そもそも、尾畠さんはなぜ、ボランティアを始めたのだろうか。そのきっかけは四国のお遍路だったそうだ。
「私はよく旅をしました。日本を横断したり、九州を一周したり。そんな中で四国のお遍路道も歩きました。そこで受けた“お接待”が忘れられなかったのです」
お接待とは四国の住人がお遍路さんを支援する昔ながらの四国の風習。寝床や食べ物を無償で提供するなど、善意によるおもてなしだ。
「お遍路中、知らない人からスポーツドリンクにお菓子、現金をもらった。親切にしてくれた人にあとでお礼をしたいので、電話番号や住所を聞いても『お遍路さん、ここでは何かものをあげたからって恩には着せない。もらったからって恩には着なくていい』と言われました」
その無償の精神に感銘を受けた尾畠さんは、体が健康で、車の運転ができる限りは、被災地に行ってボランティアをしていこうと決意したという。
「職業はいろいろ経験しましたが、最終的には小さいころからの夢だった鮮魚店を大分県で営んでいました。その店を畳んだのは65歳くらいのとき。それからは、ボランティアばかりの生活になりました」
さて、尾畠さんの収入は2カ月に1度もらえる11万円の年金がベースとなっている。たまに、ご近所さんの庭の木を剪定するなどして、数千円もらうこともあるそうだが、それ以外の収入はなく、貯金もない。これで本当に生活できるのか。
「まず、大分に持ち家があるので住居費はかかりません。鮮魚店を畳むとき、その物件を売ったお金で今の家を買ったのです。ボランティアで家を離れているときも基本的に軽自動車の中で寝泊まりするので、宿代はかかりません。家にいることも少ないですし、光熱費も最低限という値段でしょうか。外で火をおこして菜っ葉を茹でることもあります」
それでもライフワークであるボランティア活動をするためには何かとお金がかかるだろう。

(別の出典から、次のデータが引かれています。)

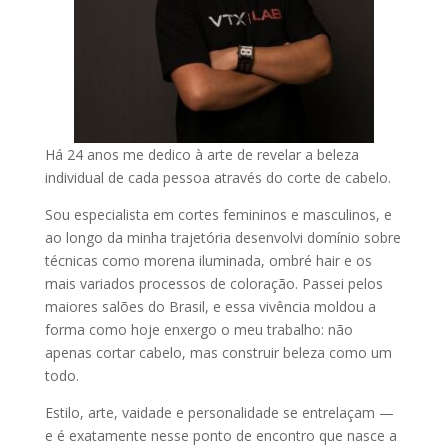
Há 24 anos me dedico à arte de revelar a beleza
individual de cada pessoa através do corte de cabelo.
Sou especialista em cortes femininos e masculinos, e
ao longo da minha trajetória desenvolvi domínio sobre
técnicas como morena iluminada, ombré hair e os
mais variados processos de coloração. Passei pelos
maiores salões do Brasil, e essa vivência moldou a
forma como hoje enxergo o meu trabalho: não
apenas cortar cabelo, mas construir beleza como um
todo.
Estilo, arte, vaidade e personalidade se entrelaçam —
e é exatamente nesse ponto de encontro que nasce a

「ガソリン代はたしかにかかります。例えば今回の広島・呉であれば往復で1万円くらいです。高速道路は基本的には使いませんが、災害から何日かすると、手続きさえすれば無料で使えるようになることもある。そういうときは利用させてもらっています」
食事はどうしているのか。
「基本的にはパックご飯やインスタント麺を大分県でまとめ買いしています。あとはアメも常備し、ボランティア中に住民の方や他の作業員に渡しています。山口県で発見した男の子にもあげましたよ」
しかし車中泊が続けば、ストレスもたまるだろう。たまには、酒でも飲みたくなるのではないか。

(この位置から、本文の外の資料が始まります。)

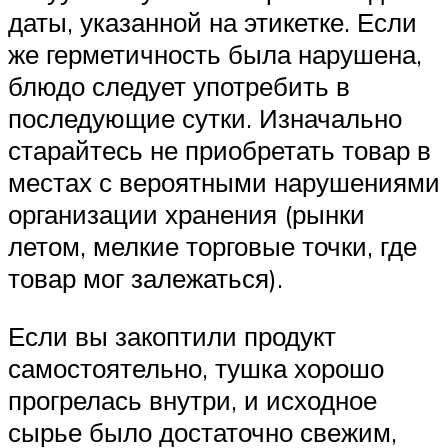
даты, указанной на этикетке. Если
же герметичность была нарушена,
блюдо следует употребить в
последующие сутки. Изначально
старайтесь не приобретать товар в
местах с вероятными нарушениями
организации хранения (рынки
летом, мелкие торговые точки, где
товар мог залежаться).
Если вы закоптили продукт
самостоятельно, тушка хорошо
прогрелась внутри, и исходное
сырье было достаточно свежим,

「酒は“とめて”います。私はもともと大酒飲みでした。飲むというか、浴びていましたね。なんぼ飲んでも酔っ払わないのですよ。ただ、東日本大震災で我慢しながら仮設住宅に住む人たちを目の当たりにして、酒を我慢することにしました。仮設住宅の人が全員外に出るその日まで、酒は飲まないと決めています」
タバコも、昔は1日2箱も吸っていたというが、やめた。
「魚屋を畳むとき、孫に言われたのです。『これからもっと体力が落ちていくのだから、タバコやめなよ』って。孫が自分の体を心配してくれたことが嬉しくて、その場で持っていたタバコを全部燃やした。それ以降は1本も吸っていません」
そのかいがあってか、ここ10年ほど病院に行くような病気は患っていないそうだ。だがいくら節制をしても、生きていく以上は、税金などはかかってくる。

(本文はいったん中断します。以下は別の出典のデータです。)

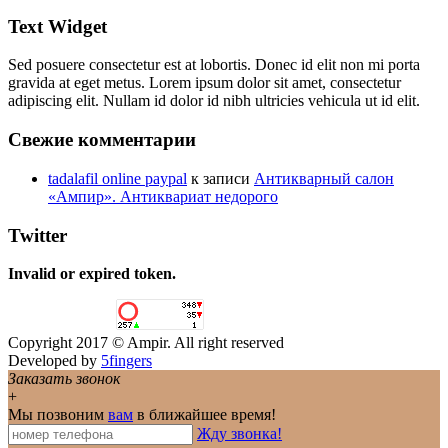
Text Widget
Sed posuere consectetur est at lobortis. Donec id elit non mi porta
gravida at eget metus. Lorem ipsum dolor sit amet, consectetur
adipiscing elit. Nullam id dolor id nibh ultricies vehicula ut id elit.
Свежие комментарии
tadalafil online paypal
к записи
Антикварный салон
«Ампир». Антиквариат недорого
Twitter
Invalid or expired token.
Copyright 2017 © Ampir. All right reserved
Developed by
5fingers
Заказать звонок
+
Мы позвоним
вам
в ближайшее время!
Жду звонка!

「固定資産税やNHKの支払いがある月は意識して食費を削っています。削るといっても、ただしばらく食べないだけです。あと普段からですが、雑草などを食べることもあります」
実際、取材していた日も、尾畠さんは車を停めていた小学校の校庭にはえていた雑草(クローバー)をむしって食べていた。ちなみに翌日の昼休みは、地域住民の人が広島風のお好み焼きを差し入れしてくれて「うんまい……本当にありがとう」と涙を流しながら、おいしそうに頬張っていた。
そのほか、携帯電話は持っていない。理由は単純に「お金がかかるから」。しかし地元紙の大分合同新聞は毎月購読しているそうだ。
尾畠さんの人生観に感銘を受けた人も多いだろう。この生活ができればあなたも尾畠さんに近づける?